* _Task inputs_:
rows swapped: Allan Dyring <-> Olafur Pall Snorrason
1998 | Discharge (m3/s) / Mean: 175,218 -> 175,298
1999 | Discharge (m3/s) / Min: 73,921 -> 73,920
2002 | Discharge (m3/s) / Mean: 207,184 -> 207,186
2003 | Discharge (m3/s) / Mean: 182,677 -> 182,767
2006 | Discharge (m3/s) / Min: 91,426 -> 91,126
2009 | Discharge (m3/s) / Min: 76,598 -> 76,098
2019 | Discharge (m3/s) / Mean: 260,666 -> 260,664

* _Given instruction_: Copy every line of the material above word for word, keeping the original order.

* _Result of this exercise_:
rows swapped: Allan Dyring <-> Olafur Pall Snorrason
1998 | Discharge (m3/s) / Mean: 175,218 -> 175,298
1999 | Discharge (m3/s) / Min: 73,921 -> 73,920
2002 | Discharge (m3/s) / Mean: 207,184 -> 207,186
2003 | Discharge (m3/s) / Mean: 182,677 -> 182,767
2006 | Discharge (m3/s) / Min: 91,426 -> 91,126
2009 | Discharge (m3/s) / Min: 76,598 -> 76,098
2019 | Discharge (m3/s) / Mean: 260,666 -> 260,664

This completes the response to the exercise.